Today it was announced that there is a Raspberry Pi app store available! I highly recommend everyone to download and use this. If you have ever used iTunes, Steam or the Ubuntu Software Centre this is basically the Raspberry Pi version of those. It’s here to stay and I think it’s going to be huge.
To access the store you need to load the X desktop by typing startx at the Linux command prompt, you’ll now see that there is a new desktop icon named Pi Store (above).
Upon first use you will need to click the Add new user button and go through the sign up process. Once you log in you can click on the Explore icon in the top left and have a look at what is on offer.
The initial line up of software will probably seem somewhat limited, but as time goes on the number of programs available will increase. I don’t think I need to provide instructions on how to get the apps installed and running, everything is quite straight forward and intuitive. Some apps require an install script to run though, this is so that any prerequisite packages that the app needs can be installed. You’ll see a prompt asking for your permission to do this and you just need to press Y for yes.
Apps that you install will be listed under My Apps for convenience. From there you can manage all the applications that you have installed. I recommend you try a game called OpenTTD and an application called Schism Tracker (see above). These were both submitted to the Pi store by me and therefore appear under my developer account. I take no credit for the work that went into developing them though, they’re both open source applications that are free to redistribute (under GPL) and are therefore also free on the Pi store.
OpenTTD is an open source version of a game called Transport Tycoon Deluxe. The objective is to connect different sites on the map by road, rail, air or water and make money out of transporting goods, coal, passengers etc. It’s a great simulation game and a nice tutorial for it can be found here. I would recommend, for performance, that you turn off two detail settings to speed the game up. These can be found under the cog icon, in game, and are named Full Detail and Full Animation. A smaller map size may also improve performance, perhaps choose 128 x 128 or even 128 x 64.

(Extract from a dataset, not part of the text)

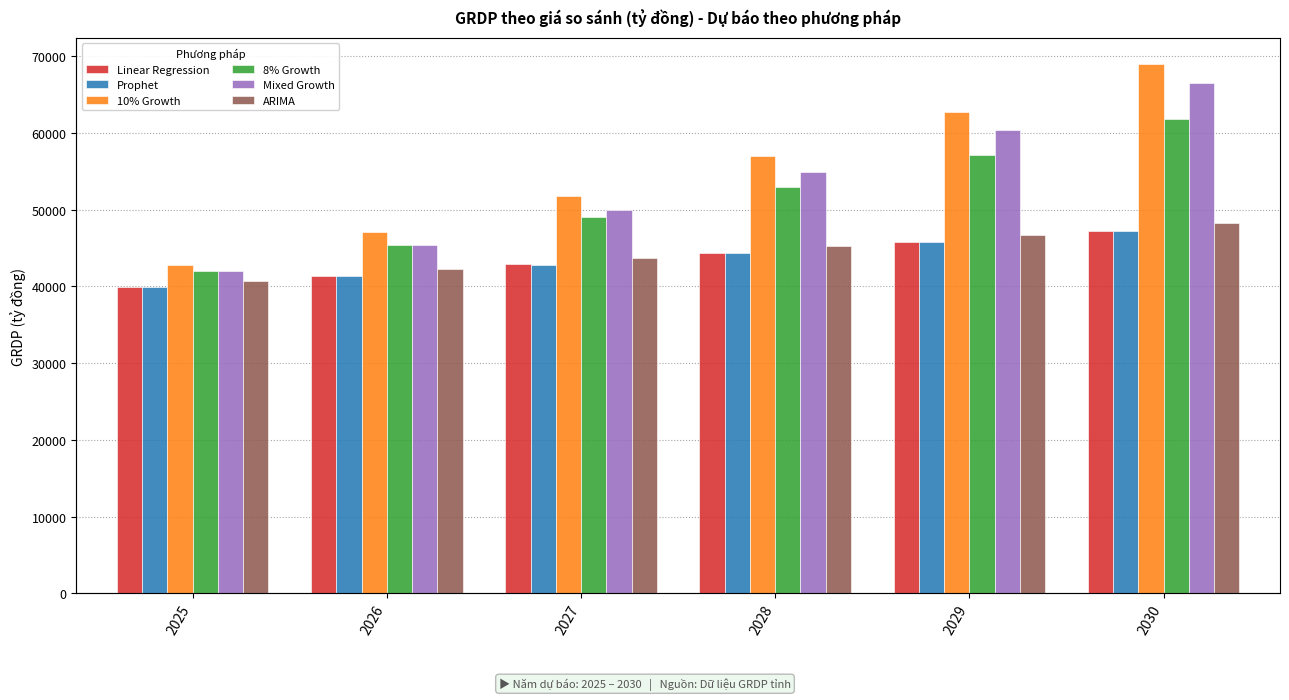

Rank the categories by ARIMA value from lowest to highest.

2025, 2026, 2027, 2028, 2029, 2030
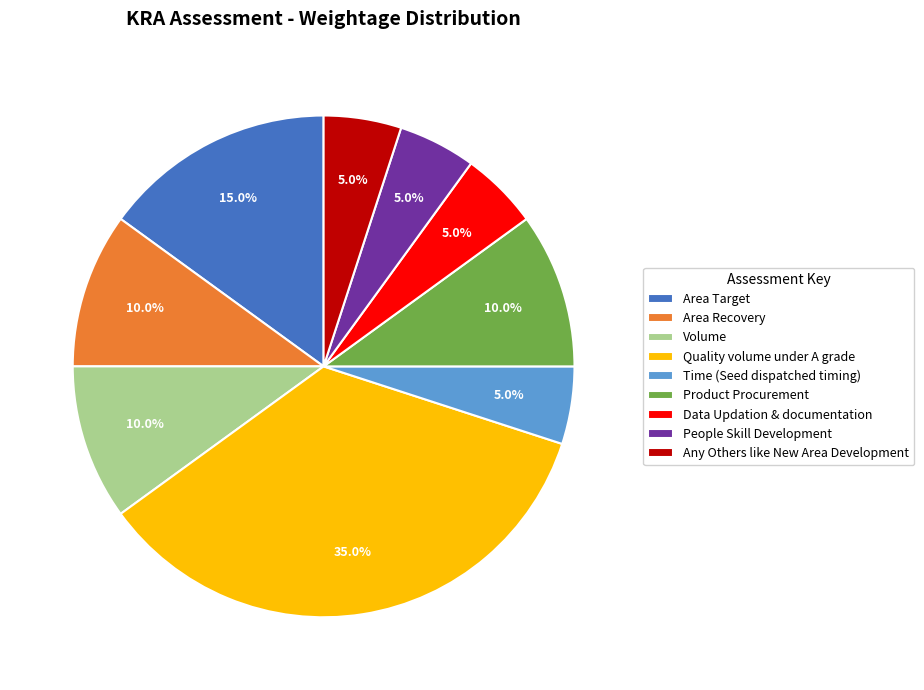

How many slices are in this pie chart?

9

Schism Tracker will be huge fun for you if you remember module files from the 90’s. Modules, or MOD’s as they were known, are basically songs produced without the need for any expensive music equipment. A lot of computer game music was made this way back then so if you’re interested in making music of your own you can use this software to do exactly that.
The program is provided without any song files, so you will need to go find these and download them yourself. A good place to start is The Mod Archive (go Music > Charts > Top Favourites). I fully intend to provide a tutorial, on this site, for how to start making your own songs, but for now – it’s probably just as much fun to go and listen to what other people have made. The MagPi issue 2 also has an article on Schism Tracker (page 22).
Now, the real genius of this app store is that anyone can upload their own programs to it. Click the Upload button in the top left and you can start creating your own developer page.
So, if you have a application or a game in development, this could be your chance to make a bit of money for yourself. When you upload a program you are in control of everything like the box art, the screen shots and, of course, the price to sell at. In my view this app store is going to seed the development of a lot of games for the Pi. Only time will tell though.
Any programs you upload will have to go through something called CAP. Community Approval Process, this is essentially a form of peer review to make sure your application is not malicious or just plain rubbish! Once you have passed CAP your app or game will then be visible to buy for other users of the Pi store.